# An exploration of the top 100 Spotify hits from 2010-2019

## Table of Contents
* [Set Up](#setup)
    * [Import libraries](#libraries)
    * [Set conventions](#conventions)
    * [Make data accessibile](#access)

* [Data Exploration](#explore)
    * [Characteristics](#charas)
    * [Display (pre-normalization)](#previs)
        * [Notes on the histograms](#histnotes)
    * [Feature Engineering](#featengin)
        
* [Predictions](#predict)
    
* [Normalization](#norm)
    * [Split Data](#split)
    * [Calculate](#calcnorm)
        * [clipping](#clipping)
        * [z-score](#zscore)
    * [Display (post-normalization)](#postvis)
        * [Notes on the violin plots](#violinnotes)

## Set Up <a class="anchor" id="setup"></a>

### Import libraries <a class="anchor" id="libraries"></a>

In [None]:
from os import path
import csv
import opendatasets as od
import pandas as pd
import numpy as np
import seaborn as sns

import IPython
import IPython.display
from ipywidgets import widgets, interactive, fixed
import matplotlib as mpl
import matplotlib.pyplot as plt

import dataframe_image as dfi

### Set conventions <a class="anchor" id="conventions"></a>

In [None]:
# conventions
%matplotlib inline

mpl.rcParams['figure.figsize'] = (12,6)
mpl.rcParams['axes.grid'] = False

sns.set(style="whitegrid")

### Make data accessibe<a class="anchor" id="access"></a>
Dataset found on [Kaggle](https://www.kaggle.com/datasets/muhmores/spotify-top-100-songs-of-20152019)

In [None]:
# TODO: update file download parameters for outsider user

# download dataset
if not path.exists('hits_2010-2019.csv'):
    od.download('https://www.kaggle.com/datasets/muhmores/spotify-top-100-songs-of-20152019')

In [None]:
# covert to dataframe
data = pd.read_csv('hits_2010-2019.csv', sep=',')
df = pd.DataFrame(data)

## Data Exploration <a class="anchor" id="explore"></a>

### Characteristics <a class="anchor" id="charas"></a>

First look at the shape of the data frame. This will tell us the size of the dataset we are working with.

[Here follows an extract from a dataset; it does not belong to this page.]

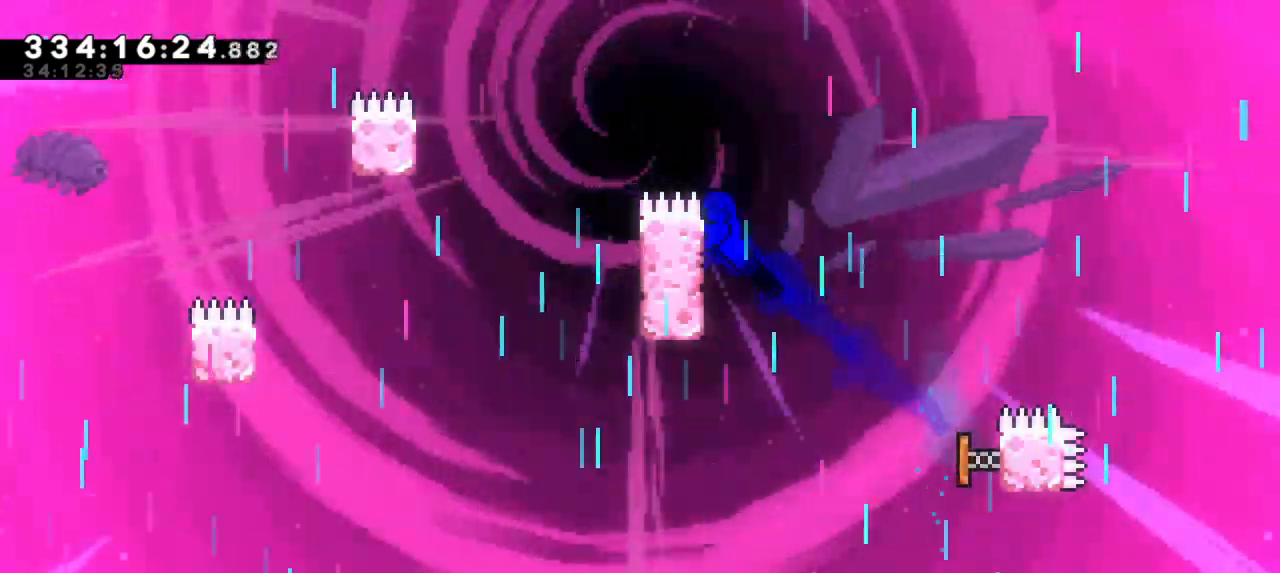
{"keys": ["jump2", "left", "up"], "events": [[116, "jump2", "down"]]}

We know from the Kaggle link to expect 1000 rows (100 hits/year x 10 years) and 17 columns of data, 17000 data points. 

In [None]:
# (rows, columns)
df.shape

In [None]:
print("column labels: ")
for i, label in enumerate(list(df.columns)):
    print(i, label)

In [None]:
df.dtypes

In [None]:
# print first few rows
# note: data sorted sequentially increasing by 'top year'
df.head()

Below is the list of features measured on a scale from 0-100, 0 is low and 100 is high respectively to the meaning of each feature. For more information on each feature visit the [Spotify API](https://developer.spotify.com/documentation/web-api/reference/#/operations/get-several-audio-features)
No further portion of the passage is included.